= Suketi =

Village in Sirmaur district, Himachal Pradesh

Suketi is a village in Sirmaur District, Himachal Pradesh, India. It has Asia's oldest Fossil park Shivalik Fossil Park.

==Details==
At a distance of 21 km from Nahan, it displays lifesize fiber reinforced plastic (FRP) models of prehistoric animals whose fossil skeletons were unearthed here. The park is the first of its kind in Asia to be developed at the actual discovery site of fossils. The Park is located on the left bank of the Markanda River and is approachable by a link road 4 km from highway from Haryana. Located on upper and middle Shiwaliks, consisting mainly of soft sandstone and clay rocks, the park at present has six sets of life-size models, of Stegodon Ganesha, Sivatherium, Hexaprotodon sivalensis, Colossochelys atlas, Paramachairodus and Crocodilia, Mesozoic animals which once thrived in the region.

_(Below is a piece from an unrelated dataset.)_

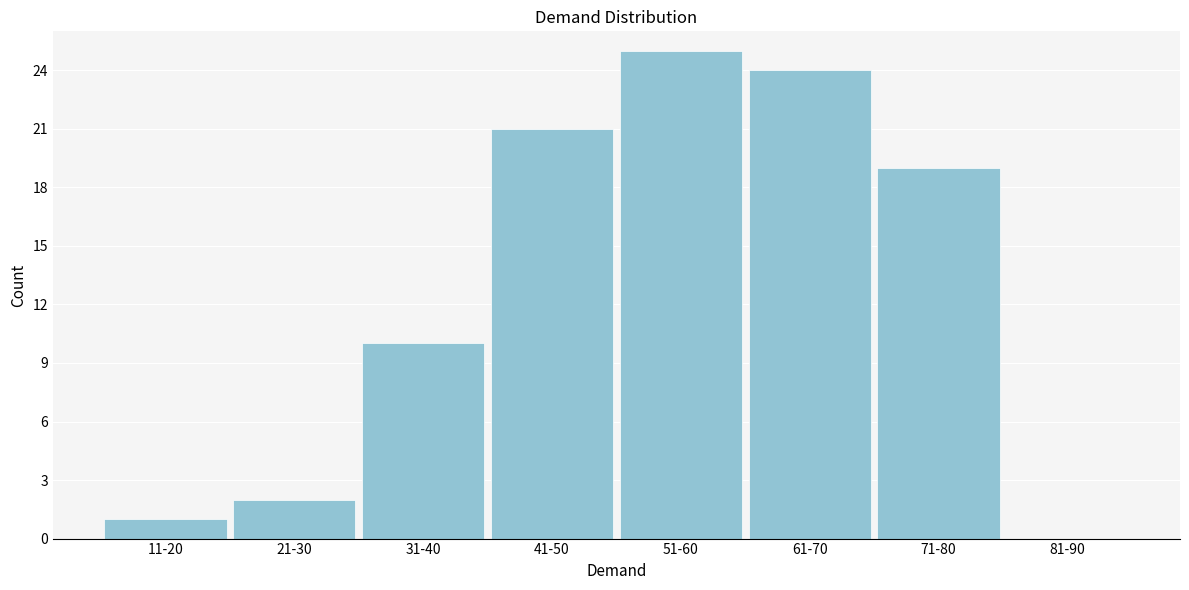

Reading right to left, transcribe all the data shown in this chart.

81-90=0	71-80=19	61-70=24	51-60=25	41-50=21	31-40=10	21-30=2	11-20=1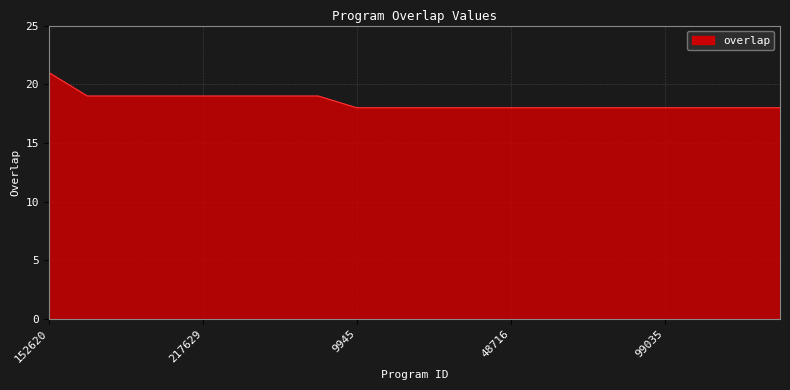

What is the minimum value shown in the chart?

18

==How to reach Suketi fossil park==
From Chandigarh you can get bus facility to reach Kala Amb town 70 km away in Himachal Pradesh. From Kala Amb it is 5 km distance you can get taxi to reach.

From Ambala city you can get bus facility to reach Kala Amb 40 km away. From Kala Amb it is 5 km distance you can get taxi to reach. After crossing the Markanda River bridge toward Yamunanagar, there is a board of Himachal tourism indicate the Shivalik Fossil Park.